**Transcribed page contents:**
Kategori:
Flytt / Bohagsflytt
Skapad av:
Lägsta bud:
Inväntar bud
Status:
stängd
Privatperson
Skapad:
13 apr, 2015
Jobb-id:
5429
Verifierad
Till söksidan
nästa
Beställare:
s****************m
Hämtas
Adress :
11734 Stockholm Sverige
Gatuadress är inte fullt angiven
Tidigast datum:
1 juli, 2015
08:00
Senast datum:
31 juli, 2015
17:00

**PROMPT:**
Your answer must be the records themselves, output again exactly.

**RESPONSE:**
Kategori:
Flytt / Bohagsflytt
Skapad av:
Lägsta bud:
Inväntar bud
Status:
stängd
Privatperson
Skapad:
13 apr, 2015
Jobb-id:
5429
Verifierad
Till söksidan
nästa
Beställare:
s****************m
Hämtas
Adress :
11734 Stockholm Sverige
Gatuadress är inte fullt angiven
Tidigast datum:
1 juli, 2015
08:00
Senast datum:
31 juli, 2015
17:00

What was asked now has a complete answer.